Former FBI General Counsel James Baker, a colleague of Wittes' at Lawfare, wrote:
A lot of the criticism seems to be driven by the notion that the FBI’s investigation was, and is, an effort to undermine or discredit President Trump. That assumption is wrong. The FBI’s investigation must be viewed in the context of the bureau’s decades-long effort to detect, disrupt and defeat the intelligence activities of the governments of the Soviet Union and later the Russian Federation that are contrary to the fundamental and long-term interests of the United States. The FBI’s counterintelligence investigation regarding the 2016 campaign fundamentally was not about Donald Trump but was about Russia. Full stop. It was always about Russia. It was about what Russia was, and is, doing and planning. Of course, if that investigation revealed that anyone—Russian or American—committed crimes in connection with Russian intelligence activities or unlawfully interfered with the investigation, the FBI has an obligation under the law to investigate such crimes and to seek to bring those responsible to justice. The FBI’s enduring counterintelligence mission is the reason the Russia investigation will, and should, continue—no matter who is fired, pardoned or impeached (emphasis added).
This passage, Wittes writes, is consistent with Comey’s Mar. 20, 2017, congressional testimony in which he confirmed the F.B.I. was "investigating the Russian government's efforts to interfere in the 2016 presidential election" as part of its counterintelligence mission. Wittes does not believe the agency simply opened a new criminal investigation in the wake of the Comey firing.

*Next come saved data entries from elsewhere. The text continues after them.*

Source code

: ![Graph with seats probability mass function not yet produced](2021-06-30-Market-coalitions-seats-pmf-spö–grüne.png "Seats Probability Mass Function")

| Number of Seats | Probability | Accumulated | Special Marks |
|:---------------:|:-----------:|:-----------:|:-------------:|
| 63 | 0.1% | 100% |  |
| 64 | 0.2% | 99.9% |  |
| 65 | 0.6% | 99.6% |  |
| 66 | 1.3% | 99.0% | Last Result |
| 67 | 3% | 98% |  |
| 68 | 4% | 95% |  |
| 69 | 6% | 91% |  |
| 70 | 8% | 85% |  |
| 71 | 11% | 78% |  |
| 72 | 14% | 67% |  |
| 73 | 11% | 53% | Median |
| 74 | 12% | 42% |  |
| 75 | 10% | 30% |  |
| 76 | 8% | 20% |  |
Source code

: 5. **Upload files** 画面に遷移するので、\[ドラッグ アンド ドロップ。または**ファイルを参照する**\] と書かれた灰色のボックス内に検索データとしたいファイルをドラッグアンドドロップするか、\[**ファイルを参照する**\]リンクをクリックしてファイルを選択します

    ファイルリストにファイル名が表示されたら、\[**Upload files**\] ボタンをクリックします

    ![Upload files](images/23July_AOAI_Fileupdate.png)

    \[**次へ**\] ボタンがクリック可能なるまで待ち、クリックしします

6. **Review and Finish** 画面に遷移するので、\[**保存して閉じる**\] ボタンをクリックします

So when the president sought to impair the investigation, having declared both in the draft letter dismissing Comey and to Lester Holt that his action was connected in some way to the Russia investigation, that raised both potential criminal questions and major counterintelligence questions—questions that could only have been reinforced when Trump later announced to senior Russian government officials that he had relieved pressure on himself by acting as he did. It did so both because it threatened the investigation itself and because it fit directly into a pattern of interface between Trump campaign officials and Russian government actors that they were already investigating.
The pattern of Mueller's indictments, too, suggests this is the central mission. Wittes summarizes:
It was about Russia. Full stop. It was always about Russia. And it still is about Russia.

The best way to understand this probe is as an umbrella Russia-related national security investigation in which the bureau opened subsidiary files, some with a counterintelligence focus and some with a criminal focus, on individuals who proved to have substantial “links” to the broader Russian activity.
That makes the sitting president a bit-player in an investigation that, whatever he thinks, is not about him.

Lisa Page, former assistant general counsel at the F.B.I., answered questions in closed-door meetings of a joint House Judiciary and Oversight Committee last July. Transcripts passed to The Epoch Times and published Friday afternoon may have prompted the New York Times to release its counterintelligence story Friday night.

Page, in her testimony to Representatives focused on Hillary Clinton emails, confirmed that her agency saw Clinton's emails as "an entirely historical investigation” of lesser priority.

“In the assessment of the Counterintelligence Division," Page stated, "they still don’t even come close to the threat posed if Russia had co-opted a member of a political campaign.”

“[W]ith respect to Western ideals and who it is and what it is we stand for as Americans," Page continued, "Russia poses the most dangerous threat to that way of life.”

That's not to say the predations of the current occupant of the Oval Office do not pose a threat. Just that they are not foreign ones. The threats posed by Trump's continued tenure in office are domestic.